Let's resurrect our Drawable class.
abstract class Drawable
{
public abstract String DrawYourself();
}
class Circle : Drawable
{
public override String DrawYourself()
{
return "Circle";
}
}
class Square : Drawable
{
public override String DrawYourself()
{
return "Square";
}
}
In this example of the class factory pattern, you pass a parameter to a static
factory method that then returns the appropriate concrete implementation of
the Drawable abstract class. To insure that the method is passed valid parameters
at compile time, you can define a type safe enum "DrawableType":
public enum DrawableType {CIRCLE,SQUARE};
Here is our class factory:
/// <summary>
/// Summary description for class Factory.
/// </summary>
class Factory
{
public enum DrawableType {CIRCLE,SQUARE};
public static Drawable GetInstance(DrawableEnum e)
{
if (e == DrawableType.CIRCLE)
{
return new Circle();
}
else if (e == DrawableType.SQUARE)
{
return new Square();
}
else
{
throw new IndexOutOfRangeException();
// should never get here
}
}
/// <summary>
/// The main entry point for the application.
/// </summary>
[STAThread]
static void Main(string[] args)
{
//
// TODO: Add code to start application here
//
Drawable d1= Factory.GetInstance(Factory.DrawableType.CIRCLE);
Console.WriteLine(d1.DrawYourself());
Drawable d2= Factory.GetInstance(Factory.DrawableType.SQUARE);
Console.WriteLine(d2.DrawYourself());Console.ReadLine();
}
}
Note that d1 and d1 are reference variables of the Type Drawable, yet the
code outputs: Circle, Square. Polymorphism at work! The class factory design
pattern allows your application to create concrete implementations of a base
class or interface dynamically at runtime in response to user or system input.
The Singleton Pattern
The "Singleton" pattern is a special version of the class factory
that only returns a single instance of a class.
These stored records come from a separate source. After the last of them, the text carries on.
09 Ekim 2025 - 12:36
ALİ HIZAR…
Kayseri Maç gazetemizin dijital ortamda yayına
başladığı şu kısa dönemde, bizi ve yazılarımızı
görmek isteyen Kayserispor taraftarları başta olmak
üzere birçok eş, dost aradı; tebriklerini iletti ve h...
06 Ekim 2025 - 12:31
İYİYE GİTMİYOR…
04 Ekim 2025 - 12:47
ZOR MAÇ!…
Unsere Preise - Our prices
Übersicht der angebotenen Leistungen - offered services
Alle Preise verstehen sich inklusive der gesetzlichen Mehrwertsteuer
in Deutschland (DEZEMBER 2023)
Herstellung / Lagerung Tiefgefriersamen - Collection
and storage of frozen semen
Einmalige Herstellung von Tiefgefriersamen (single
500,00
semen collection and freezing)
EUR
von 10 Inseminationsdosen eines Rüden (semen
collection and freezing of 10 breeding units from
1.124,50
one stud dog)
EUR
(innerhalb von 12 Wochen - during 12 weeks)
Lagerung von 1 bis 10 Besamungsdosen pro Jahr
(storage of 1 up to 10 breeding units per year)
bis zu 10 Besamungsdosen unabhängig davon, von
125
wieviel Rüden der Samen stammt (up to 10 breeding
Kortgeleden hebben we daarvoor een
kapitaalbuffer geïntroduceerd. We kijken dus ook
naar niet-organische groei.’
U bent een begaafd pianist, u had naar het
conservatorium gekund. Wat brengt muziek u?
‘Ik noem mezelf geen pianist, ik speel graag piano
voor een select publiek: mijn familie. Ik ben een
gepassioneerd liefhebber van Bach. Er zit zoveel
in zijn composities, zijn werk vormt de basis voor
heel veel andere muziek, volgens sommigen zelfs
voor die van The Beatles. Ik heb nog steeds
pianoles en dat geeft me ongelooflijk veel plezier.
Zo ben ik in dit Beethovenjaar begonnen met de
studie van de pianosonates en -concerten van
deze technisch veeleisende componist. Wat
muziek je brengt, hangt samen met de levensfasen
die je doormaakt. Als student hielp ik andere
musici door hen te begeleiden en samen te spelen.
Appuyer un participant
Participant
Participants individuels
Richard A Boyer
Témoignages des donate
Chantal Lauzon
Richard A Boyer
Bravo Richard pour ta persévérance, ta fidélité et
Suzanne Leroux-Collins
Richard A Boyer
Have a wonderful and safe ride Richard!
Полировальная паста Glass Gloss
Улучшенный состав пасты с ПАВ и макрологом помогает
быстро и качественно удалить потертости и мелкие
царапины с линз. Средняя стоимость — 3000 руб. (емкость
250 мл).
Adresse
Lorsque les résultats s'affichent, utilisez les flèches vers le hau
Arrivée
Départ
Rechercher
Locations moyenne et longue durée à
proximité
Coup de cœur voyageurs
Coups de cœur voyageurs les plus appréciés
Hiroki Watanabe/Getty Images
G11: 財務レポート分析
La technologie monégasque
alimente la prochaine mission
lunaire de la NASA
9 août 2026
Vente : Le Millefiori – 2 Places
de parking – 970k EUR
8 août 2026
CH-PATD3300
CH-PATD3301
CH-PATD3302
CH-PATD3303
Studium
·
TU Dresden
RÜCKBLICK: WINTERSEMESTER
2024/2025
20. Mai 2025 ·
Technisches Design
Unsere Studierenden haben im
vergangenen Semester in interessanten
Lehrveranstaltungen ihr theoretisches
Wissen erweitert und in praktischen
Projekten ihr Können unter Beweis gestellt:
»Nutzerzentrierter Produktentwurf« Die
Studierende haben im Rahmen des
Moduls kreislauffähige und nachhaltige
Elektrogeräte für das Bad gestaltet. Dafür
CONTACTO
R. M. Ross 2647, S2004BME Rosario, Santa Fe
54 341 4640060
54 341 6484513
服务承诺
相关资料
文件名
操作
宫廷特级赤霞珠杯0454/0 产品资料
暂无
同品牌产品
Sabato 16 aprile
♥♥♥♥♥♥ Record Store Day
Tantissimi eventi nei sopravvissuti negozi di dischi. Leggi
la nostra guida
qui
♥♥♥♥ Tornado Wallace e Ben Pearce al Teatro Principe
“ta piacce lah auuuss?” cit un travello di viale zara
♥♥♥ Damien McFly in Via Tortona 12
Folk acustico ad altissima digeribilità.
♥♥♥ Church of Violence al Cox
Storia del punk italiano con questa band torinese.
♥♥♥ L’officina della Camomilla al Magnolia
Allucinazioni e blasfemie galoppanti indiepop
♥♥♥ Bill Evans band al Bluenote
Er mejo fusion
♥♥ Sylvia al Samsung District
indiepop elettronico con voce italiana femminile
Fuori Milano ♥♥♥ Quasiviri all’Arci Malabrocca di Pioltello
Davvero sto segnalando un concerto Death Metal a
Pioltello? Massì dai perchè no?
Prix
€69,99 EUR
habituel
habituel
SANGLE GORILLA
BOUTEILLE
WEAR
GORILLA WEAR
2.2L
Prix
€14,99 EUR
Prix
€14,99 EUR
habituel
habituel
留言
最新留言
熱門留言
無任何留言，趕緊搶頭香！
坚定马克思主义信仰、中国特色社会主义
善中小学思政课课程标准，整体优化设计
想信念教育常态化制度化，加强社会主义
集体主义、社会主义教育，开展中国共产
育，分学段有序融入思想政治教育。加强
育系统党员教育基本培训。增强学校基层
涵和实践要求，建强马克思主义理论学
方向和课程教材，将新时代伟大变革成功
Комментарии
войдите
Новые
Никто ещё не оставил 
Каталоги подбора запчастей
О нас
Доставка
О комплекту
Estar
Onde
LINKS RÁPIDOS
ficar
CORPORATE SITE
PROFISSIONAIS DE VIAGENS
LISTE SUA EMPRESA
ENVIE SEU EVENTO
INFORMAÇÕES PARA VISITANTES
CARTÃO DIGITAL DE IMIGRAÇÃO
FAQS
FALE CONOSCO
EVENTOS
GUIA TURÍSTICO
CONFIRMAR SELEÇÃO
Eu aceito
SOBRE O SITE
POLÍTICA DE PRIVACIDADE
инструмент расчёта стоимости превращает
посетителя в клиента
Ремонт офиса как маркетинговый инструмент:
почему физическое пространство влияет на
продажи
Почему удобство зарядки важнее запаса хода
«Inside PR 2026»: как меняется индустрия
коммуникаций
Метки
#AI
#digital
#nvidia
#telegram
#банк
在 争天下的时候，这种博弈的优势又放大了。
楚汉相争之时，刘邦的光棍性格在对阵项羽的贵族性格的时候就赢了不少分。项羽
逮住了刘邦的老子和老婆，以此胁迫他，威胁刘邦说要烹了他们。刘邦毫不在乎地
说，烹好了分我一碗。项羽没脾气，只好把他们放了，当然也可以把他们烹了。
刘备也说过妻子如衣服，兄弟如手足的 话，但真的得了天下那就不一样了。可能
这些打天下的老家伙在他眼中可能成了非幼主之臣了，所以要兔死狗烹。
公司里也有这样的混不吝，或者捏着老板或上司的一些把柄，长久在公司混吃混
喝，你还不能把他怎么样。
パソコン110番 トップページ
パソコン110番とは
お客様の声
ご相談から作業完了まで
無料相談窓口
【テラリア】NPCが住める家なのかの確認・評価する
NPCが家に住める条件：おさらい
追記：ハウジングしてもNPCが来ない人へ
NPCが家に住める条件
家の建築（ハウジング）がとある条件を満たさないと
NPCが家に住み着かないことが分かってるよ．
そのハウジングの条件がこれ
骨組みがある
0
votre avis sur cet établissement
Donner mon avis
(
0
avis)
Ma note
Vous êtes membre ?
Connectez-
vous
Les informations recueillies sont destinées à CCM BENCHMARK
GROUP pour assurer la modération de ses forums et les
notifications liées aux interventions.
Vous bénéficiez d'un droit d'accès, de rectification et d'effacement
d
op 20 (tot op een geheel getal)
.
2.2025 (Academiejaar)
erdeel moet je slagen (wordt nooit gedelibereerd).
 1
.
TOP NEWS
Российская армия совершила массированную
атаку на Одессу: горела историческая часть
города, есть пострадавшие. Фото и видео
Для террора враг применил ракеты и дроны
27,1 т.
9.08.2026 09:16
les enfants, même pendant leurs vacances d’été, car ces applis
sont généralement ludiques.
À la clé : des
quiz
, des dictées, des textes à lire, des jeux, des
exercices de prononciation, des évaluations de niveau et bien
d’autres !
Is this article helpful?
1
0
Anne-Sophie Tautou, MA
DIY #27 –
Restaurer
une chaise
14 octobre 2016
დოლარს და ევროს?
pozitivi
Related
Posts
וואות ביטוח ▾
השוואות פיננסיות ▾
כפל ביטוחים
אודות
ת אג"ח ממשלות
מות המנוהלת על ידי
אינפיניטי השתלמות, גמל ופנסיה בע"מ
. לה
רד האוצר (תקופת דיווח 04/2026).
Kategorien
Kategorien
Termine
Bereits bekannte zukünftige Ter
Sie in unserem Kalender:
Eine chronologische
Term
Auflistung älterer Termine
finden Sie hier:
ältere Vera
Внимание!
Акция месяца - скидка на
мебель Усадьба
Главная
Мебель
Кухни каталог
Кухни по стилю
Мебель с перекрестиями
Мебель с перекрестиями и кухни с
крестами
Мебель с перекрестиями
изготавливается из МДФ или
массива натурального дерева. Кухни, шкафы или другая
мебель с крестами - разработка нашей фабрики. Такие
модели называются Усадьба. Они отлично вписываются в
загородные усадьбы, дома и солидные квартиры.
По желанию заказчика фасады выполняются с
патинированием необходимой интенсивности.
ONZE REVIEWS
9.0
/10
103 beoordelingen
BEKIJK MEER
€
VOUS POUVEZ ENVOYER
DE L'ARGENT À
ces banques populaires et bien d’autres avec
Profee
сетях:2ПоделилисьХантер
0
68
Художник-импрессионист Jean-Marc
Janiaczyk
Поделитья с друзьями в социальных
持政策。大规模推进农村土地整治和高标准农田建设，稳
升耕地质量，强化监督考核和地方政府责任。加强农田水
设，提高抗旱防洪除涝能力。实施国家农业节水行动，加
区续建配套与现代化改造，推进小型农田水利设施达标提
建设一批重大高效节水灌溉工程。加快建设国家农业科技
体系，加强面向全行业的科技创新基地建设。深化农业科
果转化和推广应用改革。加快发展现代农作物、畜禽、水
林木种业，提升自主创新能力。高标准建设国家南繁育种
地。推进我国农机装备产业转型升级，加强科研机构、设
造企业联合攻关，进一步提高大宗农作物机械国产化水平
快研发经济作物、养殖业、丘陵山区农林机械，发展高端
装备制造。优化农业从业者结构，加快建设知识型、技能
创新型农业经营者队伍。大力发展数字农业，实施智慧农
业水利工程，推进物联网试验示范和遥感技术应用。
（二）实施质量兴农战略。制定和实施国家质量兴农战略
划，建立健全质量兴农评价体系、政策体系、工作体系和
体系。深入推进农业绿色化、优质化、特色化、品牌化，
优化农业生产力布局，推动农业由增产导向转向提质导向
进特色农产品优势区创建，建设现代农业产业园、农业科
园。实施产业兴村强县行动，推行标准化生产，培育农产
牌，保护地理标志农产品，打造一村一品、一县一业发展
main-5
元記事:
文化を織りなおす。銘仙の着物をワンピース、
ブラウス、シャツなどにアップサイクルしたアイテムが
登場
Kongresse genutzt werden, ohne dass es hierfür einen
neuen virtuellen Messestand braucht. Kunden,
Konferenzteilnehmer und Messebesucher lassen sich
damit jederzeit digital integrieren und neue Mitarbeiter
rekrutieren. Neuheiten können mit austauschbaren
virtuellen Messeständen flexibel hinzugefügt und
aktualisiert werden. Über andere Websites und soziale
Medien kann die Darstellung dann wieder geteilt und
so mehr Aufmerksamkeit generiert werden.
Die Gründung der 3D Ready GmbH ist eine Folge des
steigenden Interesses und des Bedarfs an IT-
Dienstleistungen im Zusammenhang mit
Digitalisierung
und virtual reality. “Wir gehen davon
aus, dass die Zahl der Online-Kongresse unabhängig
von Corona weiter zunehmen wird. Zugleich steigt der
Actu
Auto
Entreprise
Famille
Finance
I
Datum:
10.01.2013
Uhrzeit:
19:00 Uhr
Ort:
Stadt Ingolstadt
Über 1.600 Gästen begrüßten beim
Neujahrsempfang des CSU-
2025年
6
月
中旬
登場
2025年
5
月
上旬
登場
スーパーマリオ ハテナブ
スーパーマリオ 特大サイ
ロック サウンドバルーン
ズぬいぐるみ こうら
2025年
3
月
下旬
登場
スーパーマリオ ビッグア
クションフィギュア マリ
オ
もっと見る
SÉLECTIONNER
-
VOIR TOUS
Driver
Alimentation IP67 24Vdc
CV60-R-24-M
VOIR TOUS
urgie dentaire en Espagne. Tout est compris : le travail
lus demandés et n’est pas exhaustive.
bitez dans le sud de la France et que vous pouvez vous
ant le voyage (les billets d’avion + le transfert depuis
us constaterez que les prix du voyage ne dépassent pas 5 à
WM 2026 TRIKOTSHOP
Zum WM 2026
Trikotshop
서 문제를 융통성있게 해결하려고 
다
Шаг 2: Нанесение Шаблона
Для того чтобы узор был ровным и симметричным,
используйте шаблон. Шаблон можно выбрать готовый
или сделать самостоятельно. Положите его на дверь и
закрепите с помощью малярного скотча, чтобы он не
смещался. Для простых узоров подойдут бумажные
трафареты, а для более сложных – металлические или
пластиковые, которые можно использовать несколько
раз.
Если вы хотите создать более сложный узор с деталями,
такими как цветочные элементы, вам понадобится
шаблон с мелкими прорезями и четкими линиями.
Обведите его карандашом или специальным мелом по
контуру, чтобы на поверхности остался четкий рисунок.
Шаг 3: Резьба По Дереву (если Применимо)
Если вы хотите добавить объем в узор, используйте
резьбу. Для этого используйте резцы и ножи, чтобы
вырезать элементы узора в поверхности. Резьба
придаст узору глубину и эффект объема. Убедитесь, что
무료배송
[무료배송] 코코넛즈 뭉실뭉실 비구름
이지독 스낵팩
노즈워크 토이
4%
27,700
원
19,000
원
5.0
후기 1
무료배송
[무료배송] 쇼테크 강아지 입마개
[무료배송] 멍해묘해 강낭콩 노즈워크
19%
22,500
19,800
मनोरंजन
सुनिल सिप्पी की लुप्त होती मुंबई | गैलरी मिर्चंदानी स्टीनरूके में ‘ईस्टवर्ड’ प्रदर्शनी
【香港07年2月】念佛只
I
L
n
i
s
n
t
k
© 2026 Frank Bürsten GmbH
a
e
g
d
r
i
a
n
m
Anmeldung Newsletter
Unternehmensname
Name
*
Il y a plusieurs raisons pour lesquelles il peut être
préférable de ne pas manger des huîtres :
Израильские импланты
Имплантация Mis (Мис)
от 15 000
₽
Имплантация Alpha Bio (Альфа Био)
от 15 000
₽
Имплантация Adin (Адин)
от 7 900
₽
The singleton pattern is useful
when there should only be one instance of an object. As an example, there may
be many soldiers that derive from person, but there should only be one reigning
King of England that derives from person! Here is a sample that uses a static
factory method to insure that only one instance is created. The factory method "GetInstance" returns
a reference to the single instance of the class. Note that you must declare
any constructors private, so that the constructors are not visible outside
of the class. This insures that. there will be one and only one instance of
MyClass.
/// <summary>
/// Summary description for MyClass.
/// </summary>
class MyClass
{
private static MyClass theOnlyOne= new MyClass(); // create one
and only one instance of the class
public static MyClass GetInstance()
{
return theOnlyOne;
}
public readonly string description= "The One and Only.";
private MyClass(){}
/// <summary>
/// The main entry point for the application.
/// </summary>
[STAThread]
static void Main(string[] args)
{
//
// TODO: Add code to start application here
//
MyClass mc= MyClass.GetInstance();
Console.WriteLine(mc.description);
Console.ReadLine();
}
}
One of the advantages of the factory method is that you can modify the singleton
behavior of the class without affecting the caller of the class. If you decide
that your application should now support Kings present and past, then you can
modify MyClass to return a new instance for each call to GetInstance. Here
is the modified multi-instance version of MyClass:
/// <summary>
/// Summary description for MyClass
/// </summary>
class MyClass
{
public static MyClass GetInstance()
{
return new MyClass();
}
public readonly string description= "OneOfMany";
/// <summary>
/// The main entry point for the application.
/// </summary>
[STAThread]
static void Main(string[] args)
{
//
// TODO: Add code to start application here
//
MyClass mc= MyClass.GetInstance();
Console.WriteLine(mc.description);
Console.ReadLine();
}
}
That's enough pain! I suggest the you jog around the block, clear your head
and re-read this chapter later. In the next chapter, you will learn the top
ten "gumption traps" for C++ and Java programmers.